Indian Finance Minister Nirmala Sitharaman proposed taxing income from cryptocurrencies and other digital assets at 30% while presenting the federal budget Tuesday. She said:
I propose to provide that any income from the transfer of any virtual digital asset shall be taxed at the rate of 30%. No deduction in respect of any expenditure or allowance shall be allowed while computing such income, except the cost of acquisition.
“There’s been a phenomenal increase in transactions in virtual digital assets,” the finance minister added. “The magnitude and frequency of these transactions have made it imperative to provide for a specific tax regime.”
The tax proposal puts cryptocurrencies and non-fungible tokens (NFTs) in India’s highest tax band.

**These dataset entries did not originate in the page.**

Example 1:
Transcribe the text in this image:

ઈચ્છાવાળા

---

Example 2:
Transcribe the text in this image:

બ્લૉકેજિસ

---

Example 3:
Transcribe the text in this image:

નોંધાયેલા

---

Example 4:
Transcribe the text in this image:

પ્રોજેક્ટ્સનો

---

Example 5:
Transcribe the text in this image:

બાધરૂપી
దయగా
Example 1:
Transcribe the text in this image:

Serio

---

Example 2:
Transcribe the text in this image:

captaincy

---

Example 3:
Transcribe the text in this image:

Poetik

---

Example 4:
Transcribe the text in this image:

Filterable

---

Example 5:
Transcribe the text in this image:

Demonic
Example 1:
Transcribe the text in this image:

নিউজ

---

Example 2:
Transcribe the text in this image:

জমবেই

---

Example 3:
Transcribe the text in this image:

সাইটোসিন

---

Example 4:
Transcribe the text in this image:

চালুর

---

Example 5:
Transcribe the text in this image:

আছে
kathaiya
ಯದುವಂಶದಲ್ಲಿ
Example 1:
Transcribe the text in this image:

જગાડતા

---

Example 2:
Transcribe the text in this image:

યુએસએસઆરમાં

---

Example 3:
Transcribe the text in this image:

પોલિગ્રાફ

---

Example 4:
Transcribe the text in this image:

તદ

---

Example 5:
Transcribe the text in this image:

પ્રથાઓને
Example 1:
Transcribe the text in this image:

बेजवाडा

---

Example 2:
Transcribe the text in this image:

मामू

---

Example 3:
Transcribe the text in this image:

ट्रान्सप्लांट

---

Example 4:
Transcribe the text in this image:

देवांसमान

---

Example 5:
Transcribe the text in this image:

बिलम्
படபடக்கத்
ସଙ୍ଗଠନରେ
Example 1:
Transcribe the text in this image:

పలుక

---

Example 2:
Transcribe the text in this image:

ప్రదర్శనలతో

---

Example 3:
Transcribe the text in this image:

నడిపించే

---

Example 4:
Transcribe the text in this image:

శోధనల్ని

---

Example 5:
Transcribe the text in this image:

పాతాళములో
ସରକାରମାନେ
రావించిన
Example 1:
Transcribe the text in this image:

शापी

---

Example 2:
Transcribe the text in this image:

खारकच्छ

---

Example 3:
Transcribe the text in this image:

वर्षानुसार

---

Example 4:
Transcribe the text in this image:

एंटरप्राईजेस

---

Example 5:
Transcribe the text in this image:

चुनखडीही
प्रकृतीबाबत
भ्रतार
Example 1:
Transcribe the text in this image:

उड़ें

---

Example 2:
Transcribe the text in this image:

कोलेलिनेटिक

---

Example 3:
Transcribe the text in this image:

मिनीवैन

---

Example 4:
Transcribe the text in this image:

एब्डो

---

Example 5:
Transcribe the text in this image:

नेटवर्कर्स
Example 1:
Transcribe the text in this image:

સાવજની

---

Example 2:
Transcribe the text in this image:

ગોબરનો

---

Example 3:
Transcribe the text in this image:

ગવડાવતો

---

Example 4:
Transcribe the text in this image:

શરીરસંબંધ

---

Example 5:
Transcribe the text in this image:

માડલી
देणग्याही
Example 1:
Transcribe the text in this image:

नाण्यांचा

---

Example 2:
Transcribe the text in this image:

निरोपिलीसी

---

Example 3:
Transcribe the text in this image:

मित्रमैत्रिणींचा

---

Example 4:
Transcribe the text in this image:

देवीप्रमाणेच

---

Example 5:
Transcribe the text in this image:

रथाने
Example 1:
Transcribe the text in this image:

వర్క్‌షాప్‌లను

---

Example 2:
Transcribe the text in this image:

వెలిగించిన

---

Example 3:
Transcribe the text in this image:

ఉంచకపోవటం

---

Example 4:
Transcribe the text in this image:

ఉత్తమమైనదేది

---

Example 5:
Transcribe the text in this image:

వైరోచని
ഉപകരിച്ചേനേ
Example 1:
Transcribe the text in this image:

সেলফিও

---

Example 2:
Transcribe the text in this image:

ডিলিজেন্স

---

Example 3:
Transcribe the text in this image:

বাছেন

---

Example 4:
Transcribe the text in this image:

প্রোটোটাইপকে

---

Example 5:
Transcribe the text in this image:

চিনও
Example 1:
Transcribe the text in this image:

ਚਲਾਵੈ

Harish Prasad, head of banking, India, FIS, was quoted as saying: “This has been a much-awaited announcement in the context of the interest and growth in investments into these assets. The uncertainty and concerns on the legal, regulatory and tax status of cryptocurrencies are addressed to a reasonable extent by virtue of this announcement.”
Avinash Shekhar, the CEO of crypto exchange Zebpay, commented:
Thirty per cent tax on income from virtual digital assets, while high, is a positive step as it legitimizes crypto and hints at an optimistic sentiment towards further acceptance of crypto and NFTs.
Nischal Shetty, the CEO of crypto exchange Wazirx, commented: “We also hope this development removes any ambiguity for banks and they can provide financial services to the crypto industry.”
However, tax consultants warned that individuals could end up paying more than 30% of their crypto profits in tax and other charges. Amit Maheshwari, the partner at tax consulting firm AKM Global, told Reuters: “If you made a profit of 100 rupees then including the 30% tax bracket, plus surcharge and cess the total tax outgo will be around 42 rupees.”
Another announcement the Indian finance minister made Tuesday was about the launch of the country’s central bank digital currency (CBDC), the digital rupee. She said the central bank, the Reserve Bank of India (RBI), will introduce a digital currency starting in the financial year 2022-23, stating:
The introduction of a central bank digital currency will give a big boost to the digital economy. Digital currency will also lead to a more efficient and cheaper currency management system.